To the best of our knowledge, polymorphism of HLA-G and its role in RIF have been investigated in only a few studies that obtained contradictory results. In the Danish population ins/ins 14 bp genotype in 3′UTR was associated with unsuccessful ART treatment (Hviid et al. 2004a, b). According to the report of Costa et al. (2012) on 25 Brazilian couples there were no differences in the frequency of ins/del 14 bp polymorphism between patients who underwent IVF and the control (fertile) group. However, researchers found an association of the haplotype consisting of the HLA-G*01:01:02a allele and T in the −1140 gene position and a 14 bp insertion with RIF. The same group of researchers in 2016 detected the haplotype HLA-G*01:01:01b/HLA-G*01:01:01 with significantly higher frequency in control groups (Costa et al. 2016). The study conducted in a Polish population by Sipak-Szmigiel et al. (2009) concerned the polymorphism of −725C > G in the promoter region and 14 bp ins/del polymorphism in 3′UTR of HLA-G. Researchers found increased frequency of ins/ins or ins/del genotype in 3′UTR of patients after IVF in comparison to fertile women.
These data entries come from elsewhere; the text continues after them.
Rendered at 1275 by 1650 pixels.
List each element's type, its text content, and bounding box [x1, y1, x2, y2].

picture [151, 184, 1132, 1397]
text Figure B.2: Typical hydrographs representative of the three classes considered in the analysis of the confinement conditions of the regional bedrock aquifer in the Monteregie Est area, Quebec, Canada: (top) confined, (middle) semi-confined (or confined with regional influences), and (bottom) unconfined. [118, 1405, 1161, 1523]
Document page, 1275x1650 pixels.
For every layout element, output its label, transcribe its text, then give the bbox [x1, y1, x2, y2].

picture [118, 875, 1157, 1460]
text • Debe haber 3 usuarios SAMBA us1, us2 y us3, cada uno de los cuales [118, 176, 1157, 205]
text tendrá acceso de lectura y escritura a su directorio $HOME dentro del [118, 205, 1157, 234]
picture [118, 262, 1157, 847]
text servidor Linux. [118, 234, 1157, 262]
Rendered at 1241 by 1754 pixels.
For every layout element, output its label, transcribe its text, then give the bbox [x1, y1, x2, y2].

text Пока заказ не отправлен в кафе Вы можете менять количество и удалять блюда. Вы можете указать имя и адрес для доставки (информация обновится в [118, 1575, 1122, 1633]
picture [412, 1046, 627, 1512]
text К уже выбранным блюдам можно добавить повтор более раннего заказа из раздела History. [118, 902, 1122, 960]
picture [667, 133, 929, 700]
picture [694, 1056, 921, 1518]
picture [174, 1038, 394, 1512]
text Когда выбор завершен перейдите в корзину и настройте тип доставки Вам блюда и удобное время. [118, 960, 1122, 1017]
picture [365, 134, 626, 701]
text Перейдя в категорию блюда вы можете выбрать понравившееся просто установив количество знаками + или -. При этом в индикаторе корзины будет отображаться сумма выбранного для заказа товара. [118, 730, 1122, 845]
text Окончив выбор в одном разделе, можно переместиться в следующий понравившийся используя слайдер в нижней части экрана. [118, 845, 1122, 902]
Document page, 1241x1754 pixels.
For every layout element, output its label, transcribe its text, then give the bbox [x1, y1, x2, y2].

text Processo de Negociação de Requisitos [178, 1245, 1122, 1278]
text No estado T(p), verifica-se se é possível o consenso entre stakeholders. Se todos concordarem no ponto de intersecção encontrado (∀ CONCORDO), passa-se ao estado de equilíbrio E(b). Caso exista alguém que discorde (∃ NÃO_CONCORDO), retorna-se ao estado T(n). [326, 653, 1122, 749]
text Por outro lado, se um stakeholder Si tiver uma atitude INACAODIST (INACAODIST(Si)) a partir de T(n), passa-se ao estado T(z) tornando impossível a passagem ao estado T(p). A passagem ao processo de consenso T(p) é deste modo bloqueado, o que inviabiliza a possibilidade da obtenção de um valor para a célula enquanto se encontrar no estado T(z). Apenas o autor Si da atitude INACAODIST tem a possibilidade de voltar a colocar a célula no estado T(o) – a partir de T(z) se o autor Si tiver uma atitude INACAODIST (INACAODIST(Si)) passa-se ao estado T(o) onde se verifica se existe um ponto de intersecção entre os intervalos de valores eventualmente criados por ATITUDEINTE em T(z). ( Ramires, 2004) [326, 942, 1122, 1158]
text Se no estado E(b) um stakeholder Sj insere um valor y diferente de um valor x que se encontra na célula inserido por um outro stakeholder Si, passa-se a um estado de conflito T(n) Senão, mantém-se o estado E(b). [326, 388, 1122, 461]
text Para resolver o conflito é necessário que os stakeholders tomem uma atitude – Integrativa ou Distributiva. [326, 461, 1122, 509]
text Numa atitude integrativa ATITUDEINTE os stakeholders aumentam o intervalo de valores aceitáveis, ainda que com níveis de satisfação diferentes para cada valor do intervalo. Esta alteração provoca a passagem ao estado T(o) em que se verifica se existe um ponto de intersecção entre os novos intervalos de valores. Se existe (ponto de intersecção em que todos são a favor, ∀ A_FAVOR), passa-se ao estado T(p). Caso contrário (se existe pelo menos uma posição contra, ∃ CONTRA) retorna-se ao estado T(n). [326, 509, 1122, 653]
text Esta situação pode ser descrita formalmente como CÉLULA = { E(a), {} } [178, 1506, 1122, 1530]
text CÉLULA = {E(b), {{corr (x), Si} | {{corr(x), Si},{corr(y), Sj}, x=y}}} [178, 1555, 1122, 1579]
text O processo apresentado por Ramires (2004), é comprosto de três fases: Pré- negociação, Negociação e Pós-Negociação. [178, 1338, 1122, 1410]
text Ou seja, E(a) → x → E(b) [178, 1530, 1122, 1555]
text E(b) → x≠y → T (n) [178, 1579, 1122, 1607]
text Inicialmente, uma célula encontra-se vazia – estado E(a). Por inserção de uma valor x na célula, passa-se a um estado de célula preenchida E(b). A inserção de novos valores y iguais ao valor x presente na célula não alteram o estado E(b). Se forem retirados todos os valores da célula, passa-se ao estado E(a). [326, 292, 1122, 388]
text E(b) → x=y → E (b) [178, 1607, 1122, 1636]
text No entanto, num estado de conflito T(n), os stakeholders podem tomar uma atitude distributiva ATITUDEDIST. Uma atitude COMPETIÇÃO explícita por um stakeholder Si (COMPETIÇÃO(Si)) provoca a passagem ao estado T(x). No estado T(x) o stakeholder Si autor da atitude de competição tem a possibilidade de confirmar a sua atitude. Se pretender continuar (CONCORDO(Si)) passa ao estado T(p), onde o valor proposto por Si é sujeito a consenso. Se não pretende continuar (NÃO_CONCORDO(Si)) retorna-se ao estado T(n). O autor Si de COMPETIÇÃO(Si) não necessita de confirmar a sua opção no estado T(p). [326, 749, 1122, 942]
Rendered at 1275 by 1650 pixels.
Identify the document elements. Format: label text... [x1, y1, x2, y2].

The frequency of the ins/ins or ins/del genotype was even increased to 90% in women who experienced five or more IVFs. However, after correction for multiple comparisons this result was not statistically significant, possibly because of the small size of the investigated group (50 couples after IVF-ET, and 71 control couples). The potential role of HLA-G in the success of IVF-ET has also been indicated by Lashley et al. (2014), who performed genotyping of women with RIF and their partners for HLA class I, HLA class II, HLA-G, and KIR alleles. Results were compared with those obtained from couples with successful embryo implantation after their first IVF procedure and normal fertile couples. A higher frequency of HLA-C2 and the 14 bp insertion in HLA-G was found in women with RIF in comparison to controls. The researchers concluded that these two genetic loci represent a risk factor which may affect the success of IVF.

Concluding Remarks

Our hypothesis assumes that reproductive success depends on the immunological tolerance of the mother to the fetus. The balance of all activating and inhibiting signals between NK cells in the decidua and trophoblast is the most important factor and may have an influence on embryo implantation. We believe that investigation of the genetic background of receptors involved in this process—KIR, LILRB, HLA-C and HLA-G—may help in diagnostics of RIF and forecasting results of therapy, and may help in clarification of disease pathogenesis. However, studies should be performed on larger groups of patients and controls in homogenic populations. These studies should also contain two appropriate control groups: first, fertile couples who spontaneously conceive with no earlier spontaneous abortion or any other immunological and gynecological diseases and second, couples who underwent IVF, became pregnant and gave birth to a healthy child. As the ethnicity is important in the distribution of KIR, LILRB and HLA alleles in different populations, we suggest that more IVF centers from all over the world should be engaged in research on the recurrent implantation failure.